05/03/2013
Se tudo sair como o planejado, o Brasil dará o pontapé inicial, em 2014, na produção de etanol de segunda geração em escala industrial. O etanol 2G, como está sendo chamado, é a principal aposta nacional para aumentar a oferta do produto sem que seja preciso elevar a área plantada de cana-de-açúcar. Isso porque o álcool 2G brasileiro será produzido da celulose obtida da palha e do bagaço da cana, as sobras do processo atual de produção de etanol. Calcula-se que, com essa tecnologia, seja possível elevar em até 50% a produção atual de 20 bilhões de litros de álcool combustível no país. É uma alternativa interessante num momento em que se coloca em xeque a expansão de áreas agrícolas para produção de biocombustíveis em detrimento dos alimentos.
O preço do álcool 2G ainda é um desafio para o setor. O custo de produção do etanol tradicional gira em torno de R$ 1,10 por litro.
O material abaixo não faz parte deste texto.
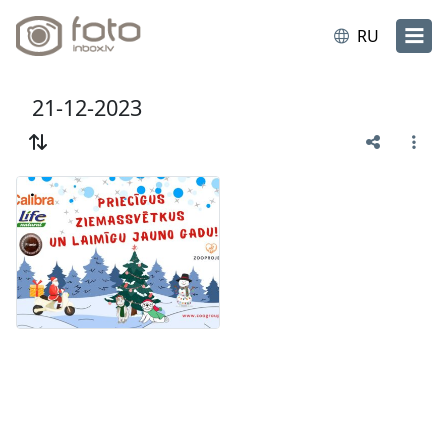
RU
21-12-2023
O esforço é para que o álcool 2G seja produzido por cerca de US$ 0,40 por litro (R$ 0,80). A estimativa é que, em pouco tempo, seja possível produzi-lo por até 30% menos. O que está pesando neste momento é o investimento financeiro elevado dos pioneiros dessa nova tecnologia, seja para construir novas plantas, em logística ou mesmo em pesquisas e testes, como melhoramento genético da cana.
— O custo do etanol 2G ou etanol celulósico tende a cair, já que nele não estão embutidos os gastos com a terra. Mas o investimento para montar uma fábrica é cerca de 30% maior do que numa planta tradicional, porque o processo de produção é mais sofisticado — diz Bernardo Gradin, presidente da GraalBio, empresa que promete inaugurar no início de 2014 a primeira planta brasileira de etanol 2G, na cidade de São Miguel dos Campos, em Alagoas.